さらば、ベイルート : ジョスリーンは何と闘ったのか
さらば、ベイルート : ジョスリーンは何と闘ったのか / 感想・レビュー
どんぐり
レバノンの映画作家ジョスリーン・サアブ(1948-2019)。生前親交のあった四方田(映画研究者)が、彼女との出会いと別れを綴ったノンフィクション。ジョスリーンの最後の仕事が、元日本赤軍幹部・重信房子と娘メイの母娘の絆の物語。四方田はジョスリーンの住むパリのアパルトマンに滞在し、映画の実現化に彼女に協力し、二人から映画化の了解を得ながらも、ジョスリーンはパリの病院で急逝する。1970年の「よど号」ハイジャック事件、1982年、イスラエルのレバノン侵攻(レバノン戦争)。→
2024/04/07
林克也
帯のコメントが多和田葉子と斎藤真理子。表紙写真が1982年のイスラエルによるサブラ・シャティーラ。それだけで読む前からテンションが上がってしまった。なお、この年4月に私は就職し社会人。 私にとって重信房子といえば中学一年の1972年5月のテルアビブ空港乱射事件。その前、5月15日には沖縄返還。
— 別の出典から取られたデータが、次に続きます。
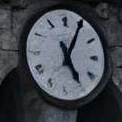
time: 5:04
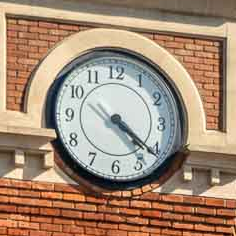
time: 4:21
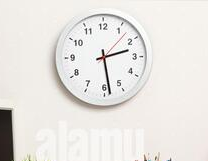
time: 2:28
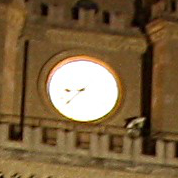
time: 8:38
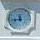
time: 11:43
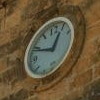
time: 12:48
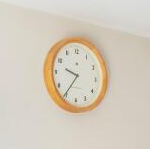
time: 9:35
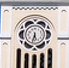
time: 5:32
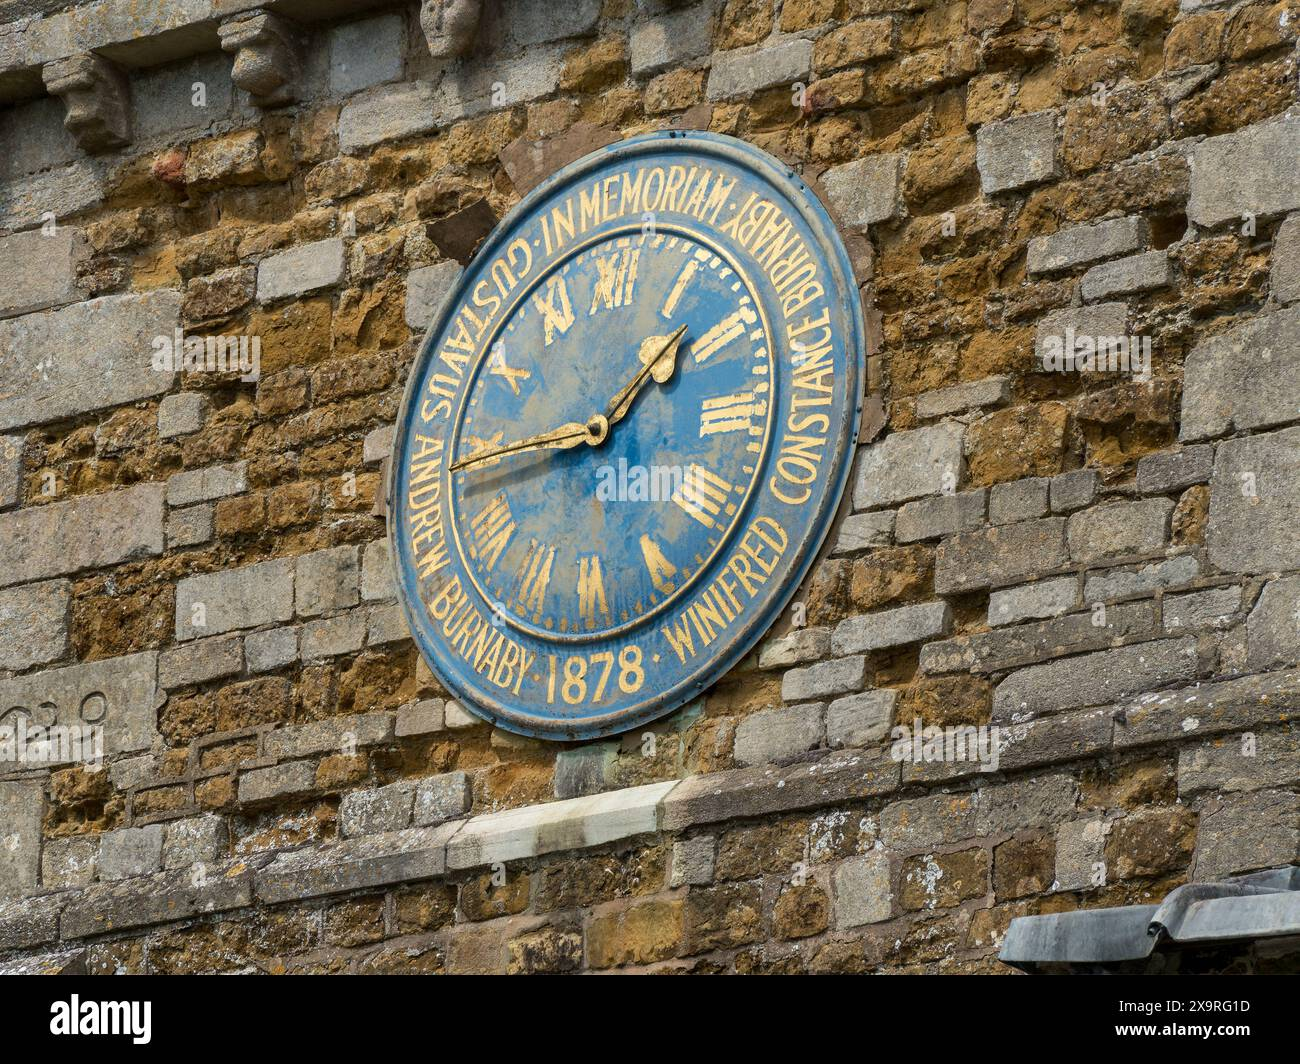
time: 1:44
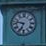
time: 6:47
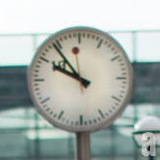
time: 9:54
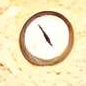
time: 4:54
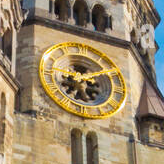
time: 5:09
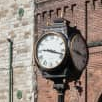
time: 9:17
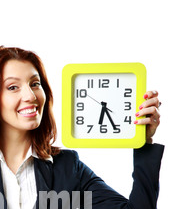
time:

さらにその前2月28日のあさま山荘事件。永田洋子だ。小学校から中学校に上がったタイミングで生じた事象が、今の物の見方の基礎になっている部分があると思う。ジョスリーン・サアブ。なにはともあれ、その作品を見てみたい。
2022/07/19
zorg
ベイルート生まれの映像作家ジョスリーン・サアブの生涯を書いたノンフィクション。映像作家と言われても自分には知らない世界なので、なんでこの本を手にしたか不自然なんだけど、ベイルート、重信房子、重信メイという記述にひかれたから。余命いくばくもないジョスリーンとの交流が濃密に語られる。引き込まれます。「ジョスリーンは何と闘ったのか」の著者の答えは「後記」に記述がある。
2022/07/13
Ahmad Todoroki
遺稿集とは、書くことを生業とする者が生前書いたものを残された者がかき集め出版した書籍のことだと思うが、本書のスタイルはそれに近いようで実は違う。追悼のために書かれた本には違いないが、非常に独特な構成。レバノンにもアラブにもフランスにも興味のない人にこそ読んで欲しい本だし、実際何の予備知識もない方が読みやすいかもしれない。ジョスリーンの闘ったものとは何か?